What Happened to
Old School NLP?

posted by Darryl on 11 Jan 2015

This is my personal take on things, not necessarily an accurate history of the field. Take it with a huge grain of salt!

For the last 25 or so years, NLP has consisted almost entirely of fairly simple statistical models of language have prevailed. Rather than using carefully built grammars and fancy parsers, rather than trying to build systems that rely on linguistics, instead modern NLP tries to learn as much as possible from scratch. NLP research is now, essentially, just a branch of machine learning rather than a branch of linguistics. What happened?

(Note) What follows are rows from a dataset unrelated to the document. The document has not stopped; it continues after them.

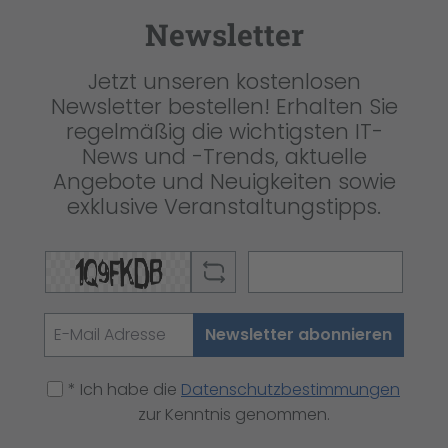
Newsletter
Jetzt unseren kostenlosen
Newsletter bestellen! Erhalten Sie
regelmäßig die wichtigsten IT-
News und -Trends, aktuelle
Angebote und Neuigkeiten sowie
exklusive Veranstaltungstipps.
Newsletter abonnieren
* Ich habe die
Datenschutzbestimmungen
zur Kenntnis genommen.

Well, a number of things. Perhaps the most important was the discovery of money. Prior to about 25 years ago, most NLP research was academic, but with the advent of computers, it became possible to monetize NLP and the priority shifted to making products people would buy, rather than a system that was scientifically correct. Good beat Better, because Good was available now, while Better was in the future.

One of the main problems with old-school NLP was that hand-building grammars was really hard and time consuming. That kind of work requires professionals which requires money, and the business-oriented nature of the new NLP meant you want to avoid that if possible. So while you may need that for doing science of language, the business of language just doesn't care at all.

Another problem with hand-building grammars is that language is vast, and it's very easy to miss huge chunks of it. The Cambridge Grammar of the English Language, widely cited as one of the most complete grammars of English, is well over 1000 pages, and even then it has lots of missing parts. Now, admittedly, CGEL has a lot of verse, and if you compressed it into a context-free grammar in Backus-Naur Form, you'd probably have something that was maybe 20 or 30 pages long, but that's still a pretty hefty grammar to have to build by hand. If it were a complete grammar if English it'd be even longer, maybe twice as long or more? It's hard to say.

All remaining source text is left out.